El libro también introduce una crítica abierta al machismo y a ciertas formas de poder masculino. En la contraportada se plantea la figura de hombres que creen poseer a las mujeres, que ejercen violencia y que incluso buscan posiciones de poder dentro de un sistema político impune.
“Sí, claro, esa era una de las ideas: presentar a un poeta, entre comillas, muy machín e intolerante con las mujeres. Poner ese tema sobre la mesa”, explica.
“La literatura, dice, también puede funcionar como un espacio para cuestionar las actitudes que atraviesan la vida social y política del país”.
A pesar de esa mirada crítica, el humor sigue siendo uno de los motores de su escritura. El propio Hinojosa reconoce que esa inclinación viene de su entorno familiar.
“En mi familia siempre estuvo muy presente el humor y el humor negro también. Yo creo que eso se quedó conmigo y aparece casi en todo lo que escribo”.
Escribir de manera tardía
Curiosamente, su vocación literaria llegó tarde. A diferencia de muchos escritores que comienzan a leer desde la infancia, él descubrió los libros hasta los 16 años. Ese encuentro tardío cambió por completo su vida.
“Llegué a ser escritor porque primero fui lector. Empecé a leer a los 16 años y me impactó tanto que ya no pude dejar de hacerlo. Leía y leía, hasta que un día pensé: si me gusta tanto leer, ¿por qué no escribir?”, dice.
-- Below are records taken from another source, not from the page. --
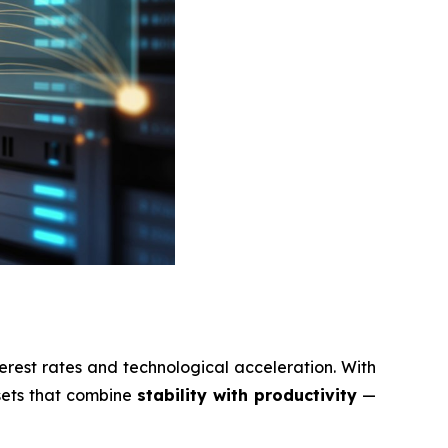
erest rates and technological acceleration. With
ssets that combine
stability with productivity
—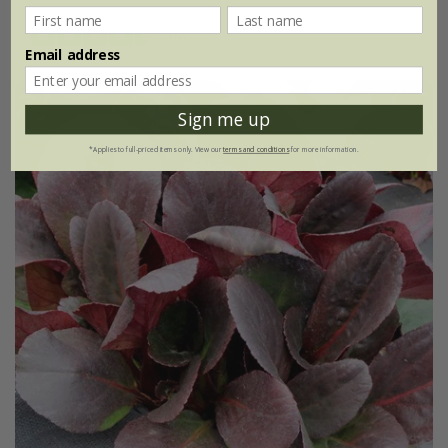
(5)
Email address
Sign me up
*Applies to full-priced items only. View our
terms and conditions
for more information.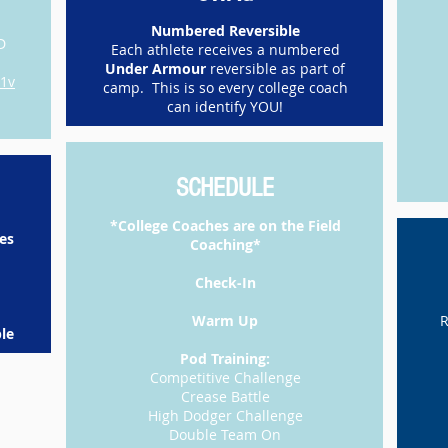
Numbered Reversible
D
Each athlete receives a numbered
Under Armour
reversible as part of
p1v
camp. This is so every college coach
can identify YOU!
SCHEDULE
*College Coaches are on the Field
es
Coaching*
​Check-In
Warm Up
R
le​
​Pod Training:
Competitive Challenge
Crease Battle
High Dodger Challenge
Double Team On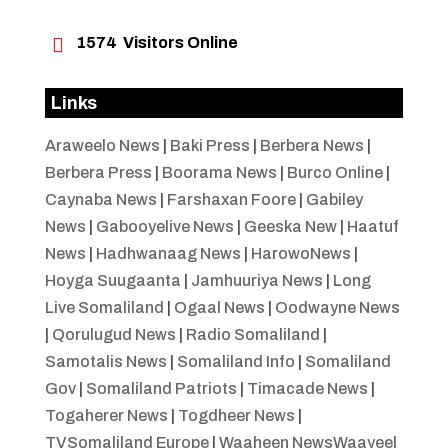

1574
Visitors Online
Links
Araweelo News
|
Baki Press
|
Berbera News
|
Berbera Press
|
Boorama News
|
Burco Online
|
Caynaba News
|
Farshaxan Foore
|
Gabiley
News
|
Gabooyelive News
|
Geeska New
|
Haatuf
News
|
Hadhwanaag News
|
HarowoNews
|
Hoyga Suugaanta
|
Jamhuuriya News
|
Long
Live Somaliland
|
Ogaal News
|
Oodwayne News
|
Qorulugud News
|
Radio Somaliland
|
Samotalis News
|
Somaliland Info
|
Somaliland
Gov
|
Somaliland Patriots
|
Timacade News
|
Togaherer News
|
Togdheer News
|
TVSomaliland Europe
|
Waaheen NewsWaayeel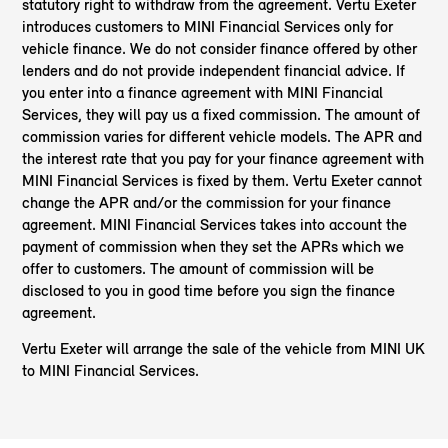
statutory right to withdraw from the agreement. Vertu Exeter
introduces customers to MINI Financial Services only for
vehicle finance. We do not consider finance offered by other
lenders and do not provide independent financial advice. If
you enter into a finance agreement with MINI Financial
Services, they will pay us a fixed commission. The amount of
commission varies for different vehicle models. The APR and
the interest rate that you pay for your finance agreement with
MINI Financial Services is fixed by them. Vertu Exeter cannot
change the APR and/or the commission for your finance
agreement. MINI Financial Services takes into account the
payment of commission when they set the APRs which we
offer to customers. The amount of commission will be
disclosed to you in good time before you sign the finance
agreement.
Vertu Exeter will arrange the sale of the vehicle from MINI UK
to MINI Financial Services.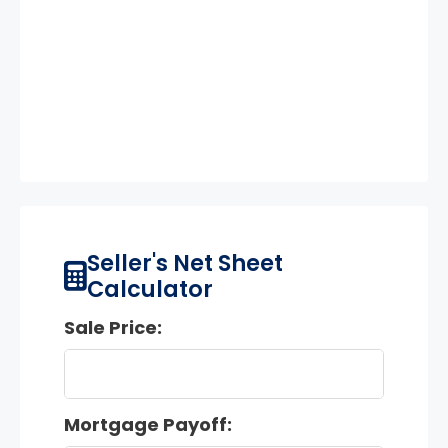
Seller's Net Sheet
Calculator
Sale Price:
Mortgage Payoff: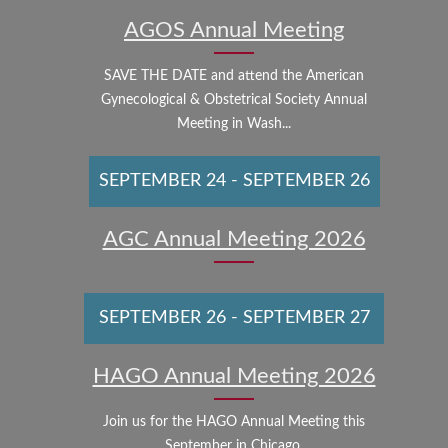
AGOS Annual Meeting
SAVE THE DATE and attend the American
Gynecological & Obstetrical Society Annual
Meeting in Wash...
SEPTEMBER 24
-
SEPTEMBER 26
AGC Annual Meeting 2026
SEPTEMBER 26
-
SEPTEMBER 27
HAGO Annual Meeting 2026
Join us for the HAGO Annual Meeting this
September in Chicago.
Ese descubrimiento marcó el rumbo de una trayectoria que hoy abarca una extensa obra narrativa, parte de la cual ha sido traducida a varios idiomas, entre ellos inglés, portugués, italiano, polaco y lituano.
Aun así, su relación con los lectores más jóvenes sigue siendo central. Cada vez que se encuentra con estudiantes en ferias del libro o encuentros literarios, recuerda la importancia de crear espacios donde los jóvenes puedan acercarse a la lectura.
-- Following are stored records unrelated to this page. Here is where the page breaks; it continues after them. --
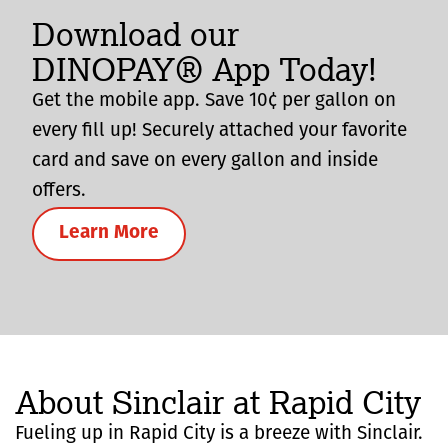
Download our
DINOPAY® App Today!
Get the mobile app. Save 10¢ per gallon on
every fill up! Securely attached your favorite
card and save on every gallon and inside
offers.
Learn More
About Sinclair at Rapid City
Fueling up in Rapid City is a breeze with Sinclair.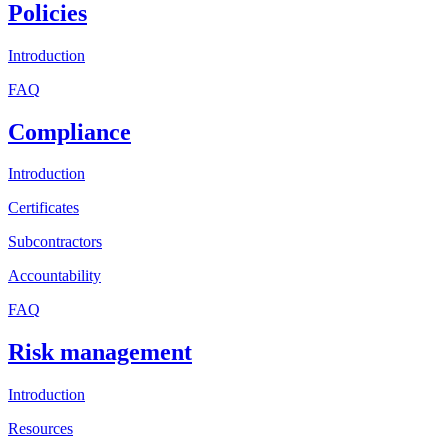
Policies
Introduction
FAQ
Compliance
Introduction
Certificates
Subcontractors
Accountability
FAQ
Risk management
Introduction
Resources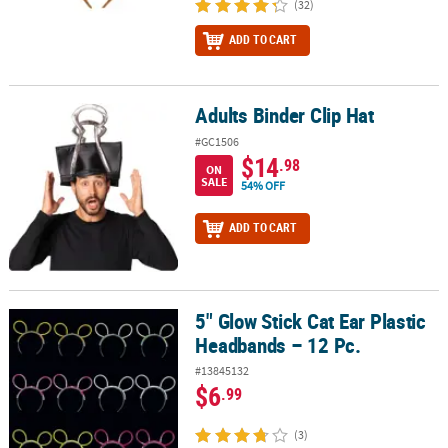
(32)
ADD TO CART
Adults Binder Clip Hat
Adults Binder Clip Hat
#GC1506
$14
.98
ON
SALE
54% OFF
ADD TO CART
5" Glow Stick Cat Ear Plastic
5" Glow Stick Cat Ear Plastic Headbands – 12 Pc.
Headbands – 12 Pc.
#13845132
$6
.99
(3)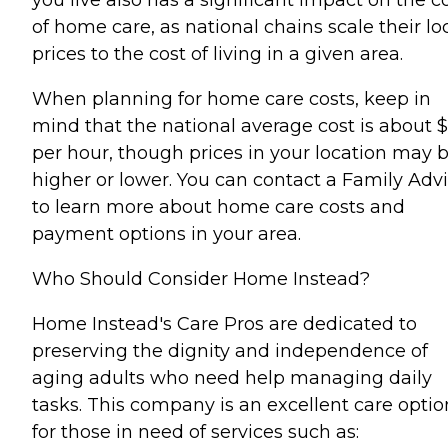
of home care, as national chains scale their lo
prices to the cost of living in a given area.
When planning for home care costs, keep in
mind that the national average cost is about 
per hour, though prices in your location may 
higher or lower. You can contact a Family Advi
to learn more about home care costs and
payment options in your area.
Who Should Consider Home Instead?
Home Instead's Care Pros are dedicated to
preserving the dignity and independence of
aging adults who need help managing daily
tasks. This company is an excellent care optio
for those in need of services such as: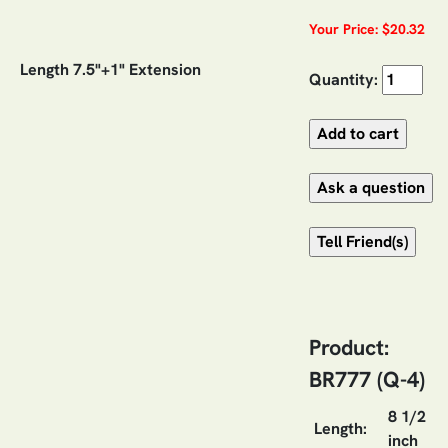
Your Price: $20.32
Length 7.5"+1" Extension
Quantity:
Product:
BR777 (Q-4)
8 1/2
Length:
inch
“Si una feria del libro logra convertir a un niño o a un joven en lector, ya es una ganancia enorme”, afirma.
Ese contacto directo con los lectores también explica por qué continúa escribiendo para niños. Para él, la transición entre literatura infantil y adulta no es tan complicada como parece.
“Hay dos puentes que lo permiten: el juego y el humor. Con esos dos elementos puedes pasar de un tipo de escritura a otro”, indica.
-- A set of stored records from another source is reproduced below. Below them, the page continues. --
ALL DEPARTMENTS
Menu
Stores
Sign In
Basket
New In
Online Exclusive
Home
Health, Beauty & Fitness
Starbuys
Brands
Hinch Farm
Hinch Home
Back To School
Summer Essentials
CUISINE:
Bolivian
Esa filosofía también está presente en la forma en que concibe la literatura infantil. Hinojosa insiste en que escribir para niños no significa simplificar el pensamiento, sino confiar en su inteligencia.
“Hay que escribir con un lenguaje sencillo y directo, sin adornos innecesarios, pero pensando que los niños son muy inteligentes”.
Artículo publicado el 19 de abril de 2026 en la edición número 23 del suplemento cultural Barco de Papel.